Lyman 358446 HP loaded into .357 Magnum  cartridge.

     Being a PB HP design, this bullet is also very well suited for use in the .38 Special. However, the lesser velocities of the .38 Special dictate that this bullet must be cast of softer stuff in order to expand. This batch of .38 Special bullets was tailored specifically to function at normal .38 velocities (including snubbies), and was cast from very soft alloy (about 40-1, lead to tin). These bullets weighed an average of 151.5 grains and had a measured BHN of about 6. These bullets were sized/lubed as above and loaded over 4.1 grains of Bullseye. Test firing in a 2" S&W Model 637 and a 3" S&W Model 60 revealed velocities of 824 fps and 909 fps, respectively, with decent accuracy and no leading. Expansion testing (as above) showed that these bullets expanded modestly, even from the short barrels of these belly guns. From an 8 3/8" S&W Model 14, this load generated 1012 fps and put 5 shots into 1 3/4" at 25 yards. When fired into water, expansion was excellent (see Figure 4). From a 6" K-38 Masterpiece, this load generated 974 fps and fine accuracy (an excellent summertime varmint load).
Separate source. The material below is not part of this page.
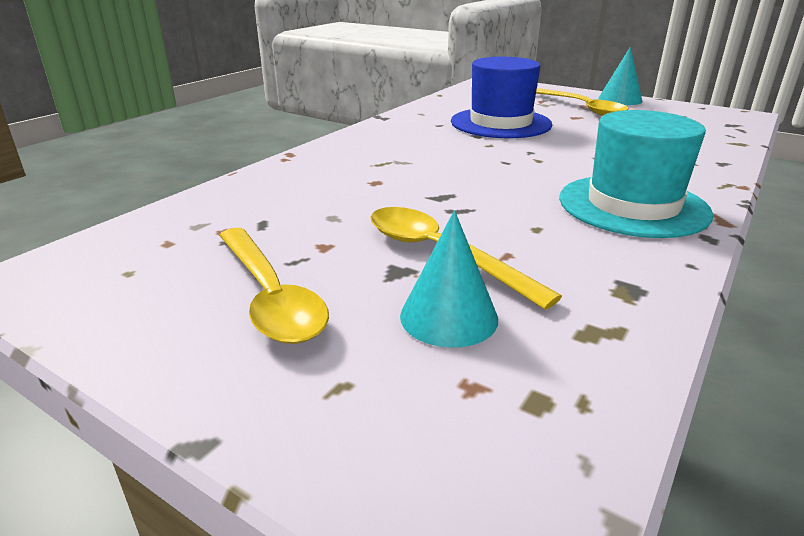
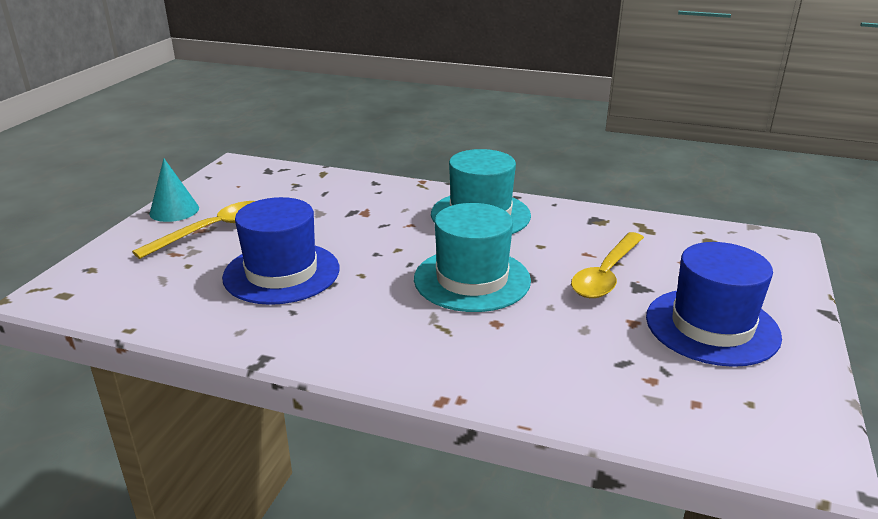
camera: 105 degrees left, 0 degrees up
(270, 296) = (712, 326): yellow spoon -> blue hat
(449, 317) = (671, 265): turquoise cone -> none
(461, 181) = (472, 279): none -> turquoise hat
     I also cast up a batch from recovered range scrap. I knew from previous experience with this particular source of bullet metal that the cleaned up alloy had a BHN of around 8, making it very well suited for cast HP's in the 1000 fps (i.e. +P) range. These bullets weighed an average of 149.5 grains and had a measured BHN of about 7.5. These bullets were sized/lubed as above and loaded over 8.5 grains of HS-7, sparked with a CCI 550 primer, and test fired in a lovely old 1949 vintage 5-screw K-38 Masterpiece that I got from my good friend Rob Applegate. This +P load delivers about 1050 fps from this 6" barrel and expands just fine (however this alloy is too hard to expand at snubby velocities).

The 358446 HP, loaded into the .38 Special and similar bullet recovered after being fired into water at 1000 fps.

     Summarizing the observations above, it can be seen that by simply by varying the alloy, this fine bullet can be tailored to perform well at snubby velocities, .38 +P velocities and full-throttle .357 Magnum velocities. Cast HP's are versatile indeed.

     This was not a popular mould design (which is why it took so long to find one). The Keith 358439 was more commonly written about and more commonly encountered since it was the original .38/.357 cast HP and was promoted by none other than Elmer Keith. The gas-checked Thompson 358156 HP was a better seller, in part because of it's GC and in part because of Skeeter's fondness for it, but the 358446 HP is nonetheless an excellent bullet with it's own unique place in history. It provides the original weight of cast HP that Phil Sharpe used to develop the .357 Magnum load data 70 years ago, which is a very useful (and commonly overlooked) weight for both of these perennial classic cartridges. And each time I cast with this mould, I hold a tangible manifestation of my friend's generosity in my hands. I will cherish this mould, and the bullets that drop from it, for the rest of my days. Thank you John!